The federal government yesterday announced plans to offer leases this November for wind farms off the coast of New Jersey, removing a key impediment holding up the development of wind generation offshore.
The sale of the leases will open up 343,833 acres beginning seven nautical miles off the coast to serve as potential sites for wind farms – a technology goal long backed by legislators, clean-energy advocates, and the Christie administration (although some question its commitment).
Even with the lease sale, however, another more intractable barrier remains –figuring out how to pay for the electricity the wind turbines produce. The state Board of Public Utilities has yet to develop a financing mechanism to do so. Without it, is highly unlikely any offshore wind farms will ever be built.
The agency was supposed to adopt rules detailing the financing, requiring utility customers to pay for the power, by March 2011. This summer, BPU President Richard Mroz said the agency planned to hire a consultant to write the regulations.
Offshore wind advocates said the federal agency’s announcement puts the onus on the BPU to get the job done.
“It puts a lot more heat on BPU to stop stalling and actually [write] the rules required under the legislation,’’ said Doug O’Malley, director of Environment New Jersey, referring to the Offshore Wind Economic Development Act (OWEDA).
Chris Wissermann, CEO of Fishermen’s Energy, one of the 13 offshore wind developers expected to participate in the lease sale, agreed.
“This clearly removes the last excuse for BPU regarding the final implementation of OWEDA,’’ Wissermann said.

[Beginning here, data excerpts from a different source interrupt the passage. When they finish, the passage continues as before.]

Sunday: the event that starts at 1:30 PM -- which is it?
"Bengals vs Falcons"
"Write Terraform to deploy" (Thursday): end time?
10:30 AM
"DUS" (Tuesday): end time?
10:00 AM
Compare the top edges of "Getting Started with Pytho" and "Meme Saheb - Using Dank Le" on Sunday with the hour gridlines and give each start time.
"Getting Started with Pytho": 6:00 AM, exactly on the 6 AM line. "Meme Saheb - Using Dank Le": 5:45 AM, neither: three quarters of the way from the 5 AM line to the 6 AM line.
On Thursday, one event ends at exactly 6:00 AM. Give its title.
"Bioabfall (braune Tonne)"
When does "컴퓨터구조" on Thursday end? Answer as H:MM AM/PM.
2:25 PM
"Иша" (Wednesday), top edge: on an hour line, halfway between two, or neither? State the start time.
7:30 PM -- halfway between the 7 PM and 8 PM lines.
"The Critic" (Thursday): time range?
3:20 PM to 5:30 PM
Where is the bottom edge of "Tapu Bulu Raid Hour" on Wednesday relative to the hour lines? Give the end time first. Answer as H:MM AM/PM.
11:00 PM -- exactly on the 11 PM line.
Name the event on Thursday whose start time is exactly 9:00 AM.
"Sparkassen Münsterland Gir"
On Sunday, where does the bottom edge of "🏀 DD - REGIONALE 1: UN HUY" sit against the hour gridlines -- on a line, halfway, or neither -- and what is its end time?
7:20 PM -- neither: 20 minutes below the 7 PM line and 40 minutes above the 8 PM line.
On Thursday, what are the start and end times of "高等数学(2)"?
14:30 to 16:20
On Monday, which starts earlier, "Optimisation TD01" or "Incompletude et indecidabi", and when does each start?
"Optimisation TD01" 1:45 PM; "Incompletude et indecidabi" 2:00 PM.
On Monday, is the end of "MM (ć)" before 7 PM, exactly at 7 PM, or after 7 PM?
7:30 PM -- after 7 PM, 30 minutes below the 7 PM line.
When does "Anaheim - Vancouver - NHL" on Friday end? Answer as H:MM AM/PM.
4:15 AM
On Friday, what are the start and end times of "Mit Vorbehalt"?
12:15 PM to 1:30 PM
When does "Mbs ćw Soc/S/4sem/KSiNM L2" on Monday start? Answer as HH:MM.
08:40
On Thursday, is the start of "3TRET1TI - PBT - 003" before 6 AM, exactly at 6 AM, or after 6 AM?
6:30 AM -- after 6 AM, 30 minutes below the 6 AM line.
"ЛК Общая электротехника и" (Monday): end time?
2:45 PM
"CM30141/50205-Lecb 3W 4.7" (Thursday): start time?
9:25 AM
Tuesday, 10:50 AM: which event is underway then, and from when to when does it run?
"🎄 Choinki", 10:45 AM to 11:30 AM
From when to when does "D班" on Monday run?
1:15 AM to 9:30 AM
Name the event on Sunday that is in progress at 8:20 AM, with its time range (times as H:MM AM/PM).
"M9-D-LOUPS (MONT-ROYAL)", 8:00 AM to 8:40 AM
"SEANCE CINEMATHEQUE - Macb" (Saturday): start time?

The BPU repeatedly rejected Fishermen’s Energy’s bid to develop a small offshore wind farm, which it dubbed a pilot project, three miles off of Atlantic City.
The BPU said it worked with the federal agency BOEM (Bureau of Ocean Energy Management) and provided input on the lease sale.
“This administration continues to support the development of sustainable, clean offshore wind energy production in a manner that is economically sound and that protects our ratepayers from exposure,’’ said Greg Reinert, a spokesman for BPU.
The potential cost of developing offshore wind led some, including business interests, to question why the state is proposing to support the technology – especially in a state with already steep energy costs. In rejecting the Fishermen’s Energy pilot, the agency cited its high cost to ratepayers.
“These energy sources are inefficient and expensive,’’ said Mike Proto, a spokesman for Americans For Prosperity, a conservative organization highly critical of the technology.
Nevertheless, the state Energy Master Plan calls for 1,100 megawatts of offshore wind to be developed by 2020, a goal not likely to be achieved. By hiring a consultant to come up with a financing scheme, it could be one or two years before the regulations are adopted, according to Jeff Tittel, director of the New Jersey Sierra Club.
“As long as the governor is running for president, New Jersey is not going to do offshore wind,’’ Tittel said.
In announcing the New Jersey lease sale, the federal agency said the area could support at least 3,400 megawatts of commercial wind generation, enough to power an estimated 1.2 million homes. Offshore wind is viewed by the Obama administration as an important component of its efforts to deal with climate change and reduce greenhouse-gas emissions.
So far, the Bureau of Ocean Energy Management has awarded nine commercial offshore wind leases in waters off Rhode Island, Massachusetts, Maryland, and Virginia. The lease sales have generated about $14.5 million in winning bids for more than 700,000 acres in federal waters.
In July, Rhode Island began building a $225 million, 30-megawatt offshore wind project being developed by Deepwater Wind.